- [ENTRIES SUPPLIED]:
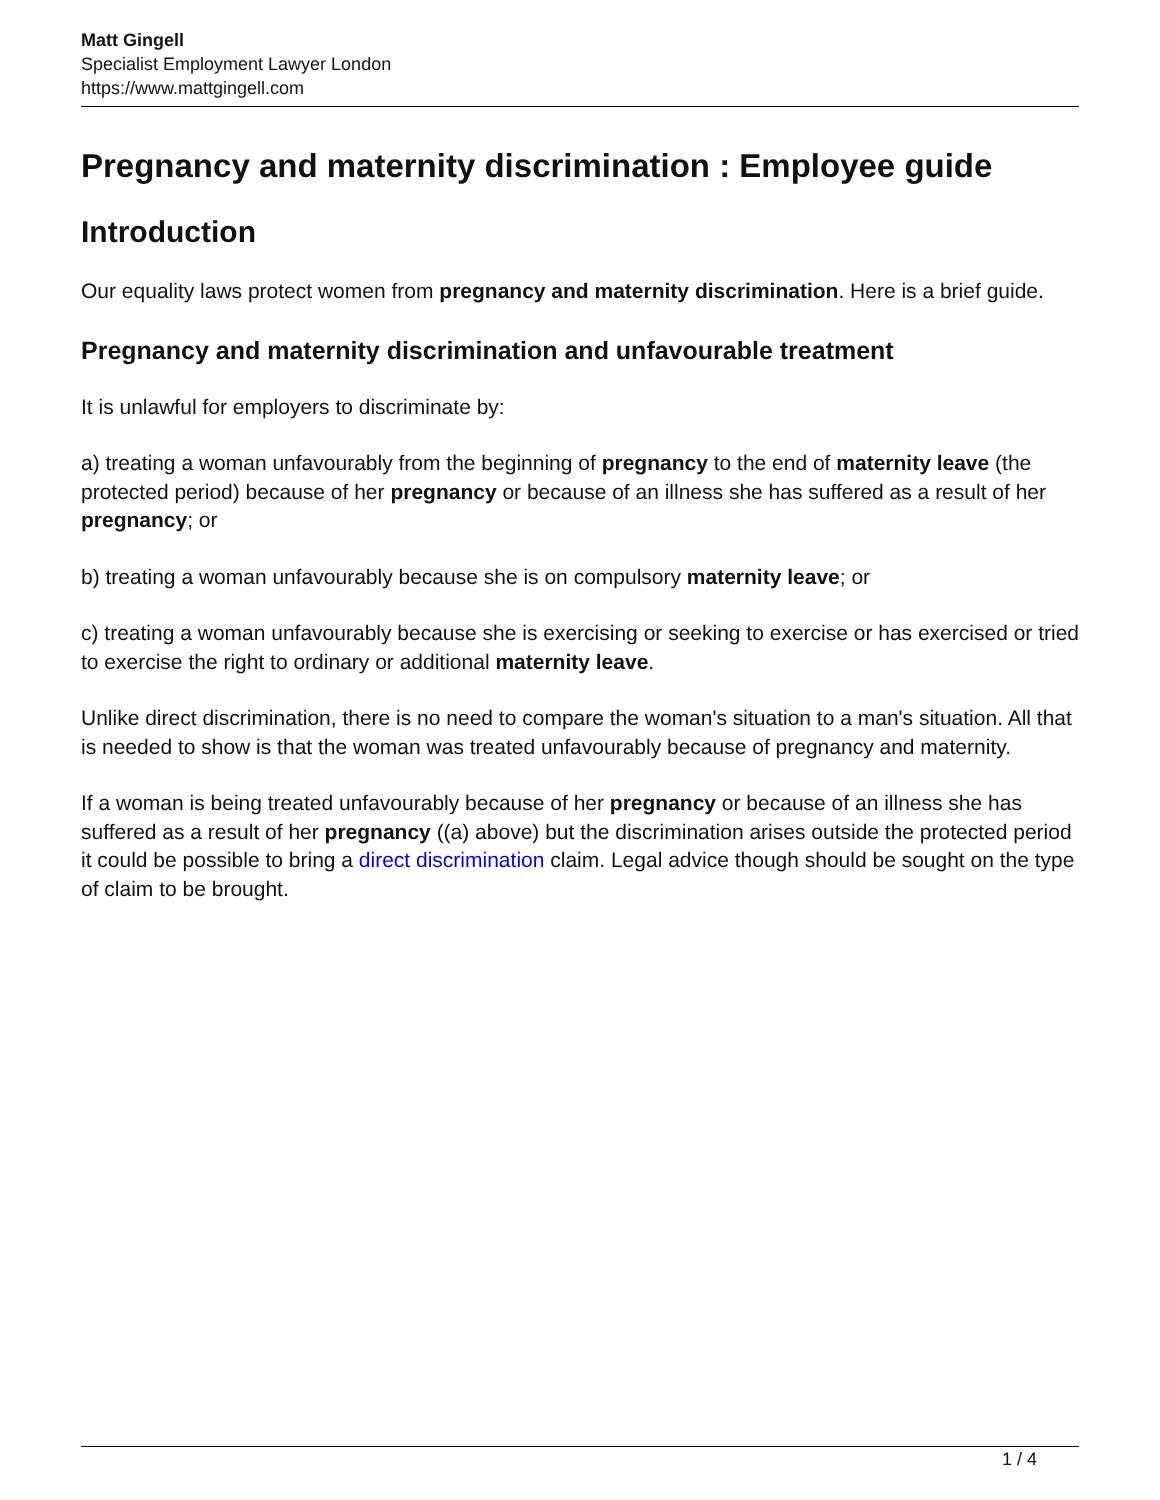Matt Gingell
Specialist Employment Lawyer London
https://www.mattgingell.com
Pregnancy and maternity discrimination : Employee guide
Introduction
Our equality laws protect women from pregnancy and maternity discrimination. Here is a brief guide.
Pregnancy and maternity discrimination and unfavourable treatment
It is unlawful for employers to discriminate by:
a) treating a woman unfavourably from the beginning of pregnancy to the end of maternity leave (the protected period) because of her pregnancy or because of an illness she has suffered as a result of her pregnancy; or
b) treating a woman unfavourably because she is on compulsory maternity leave; or
c) treating a woman unfavourably because she is exercising or seeking to exercise or has exercised or tried to exercise the right to ordinary or additional maternity leave.
Unlike direct discrimination, there is no need to compare the woman's situation to a man's situation. All that is needed to show is that the woman was treated unfavourably because of pregnancy and maternity.
If a woman is being treated unfavourably because of her pregnancy or because of an illness she has suffered as a result of her pregnancy ((a) above) but the discrimination arises outside the protected period it could be possible to bring a direct discrimination claim. Legal advice though should be sought on the type of claim to be brought.
1 / 4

- [WHAT NEEDS TO BE DONE]: What is wanted is a verbatim transcription of every record above, pictures excluded.

- [YOUR RESPONSE]:
Matt Gingell
Specialist Employment Lawyer London
https://www.mattgingell.com
Pregnancy and maternity discrimination : Employee guide
Introduction
Our equality laws protect women from pregnancy and maternity discrimination. Here is a brief guide.
Pregnancy and maternity discrimination and unfavourable treatment
It is unlawful for employers to discriminate by:
a) treating a woman unfavourably from the beginning of pregnancy to the end of maternity leave (the protected period) because of her pregnancy or because of an illness she has suffered as a result of her pregnancy; or
b) treating a woman unfavourably because she is on compulsory maternity leave; or
c) treating a woman unfavourably because she is exercising or seeking to exercise or has exercised or tried to exercise the right to ordinary or additional maternity leave.
Unlike direct discrimination, there is no need to compare the woman's situation to a man's situation. All that is needed to show is that the woman was treated unfavourably because of pregnancy and maternity.
If a woman is being treated unfavourably because of her pregnancy or because of an illness she has suffered as a result of her pregnancy ((a) above) but the discrimination arises outside the protected period it could be possible to bring a direct discrimination claim. Legal advice though should be sought on the type of claim to be brought.
1 / 4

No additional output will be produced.